E questa fu la mia iniziazione al caciocavallo. E mi passò ogni scrupolo: se per fare un cacio accussì bono dovevano ammazzare un cavaddro, pazienza. Ricordo che una volta, io già andavo alla seconda elementare, mè patre ne portò una forma intera da Ragusa. Allora eravamo andati a passare qualche mesata nella casa di campagna e io stavo sempre fora a jocare terre terre o, quanno scurava, nel baglio dove c’erano due granni panchine di pietra. Un jorno, che la forma di cascavaddro era arridotta alla mità, decisi di fabbricare un piccolo monumento al cavaddro in quanto fornitore della materia prima per fare il cascavaddro. Ne tagliai un pezzo, l’arridussi a rettangoli, quadrati, triangoli e, coll’aiuto di alcune canne di ristuccia feci un cavallo che era tanticchia picassiano. La sera, a vedere la forma di cascavaddro tutta scavata, mè patre arraggiò.
“Che hai fatto?”
“Ci ho fatto un monumento al cavaddro”.
“Fammelo vidiri”.
“L’ho lassato fora, supra a una panchina”.

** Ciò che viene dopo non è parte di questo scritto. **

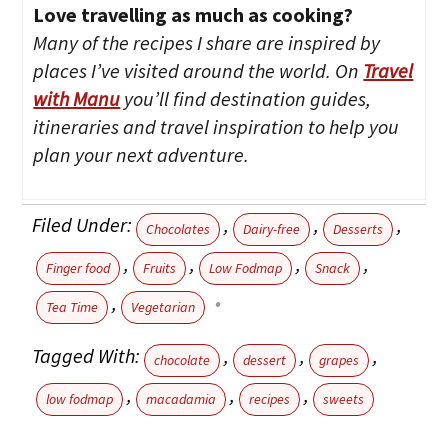
Love travelling as much as cooking?
Many of the recipes I share are inspired by
places I’ve visited around the world. On
Travel
with Manu
you’ll find destination guides,
itineraries and travel inspiration to help you
plan your next adventure.
Filed Under:
,
,
,
Chocolates
Dairy-free
Desserts
,
,
,
,
Finger food
Fruits
Low Fodmap
Snack
,
Tea Time
Vegetarian
Tagged With:
,
,
,
chocolate
dessert
grapes
,
,
,
low fodmap
macadamia
recipes
sweets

L’indomani matina, quanno scinnii nel baglio, il monumento non c’era più. Supra la panchina erano rimasti solo le canne di ristuccia. Dispirato, mi misi a chiangiri e mè matre currì subito.
“Se lo saranno mangiato i surci” - disse.

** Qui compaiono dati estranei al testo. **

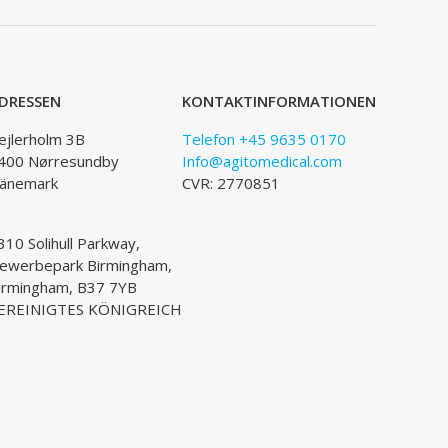
DRESSEN
KONTAKTINFORMATIONEN
ejlerholm 3B
Telefon +45 9635 0170
400 Nørresundby
Info@agitomedical.com
änemark
CVR: 2770851
310 Solihull Parkway,
ewerbepark Birmingham,
irmingham, B37 7YB
EREINIGTES KÖNIGREICH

Ma io mi feci pirsuaso che i topi non ci trasivano nenti, sicuramente era stato mè patre a mangiarselo prima di andare in paìsi.
Che dire ancora? Che quanno nel 1949 mi sono trasferito a Roma ho capito che il mio amore per il caciocavallo ne avrebbe patito assà. E infatti, trasuto in un elegante negozio e domandato un etto (stavolta la parola la usavo macari io) di caciocavallo, mi vitti rifilare una cosa che del cascavaddro non era manco cugina di quinto grado. Non ebbi fortuna migliore in altri negozi. Risolvetti che quanno non ne potevo più dal desiderio me ne facevo spedire tanticchia dalla Sicilia. E così ho continuato, e continuo, a fare.
Ah, volevo dire che solo a settant’anni sonati seppi che il nome di caciocavallo derivava dal fatto che le forme di cacio vengono messe a cavallo di un bastone per la stagionatura. Non so perché, ne restai tanticchia deluso.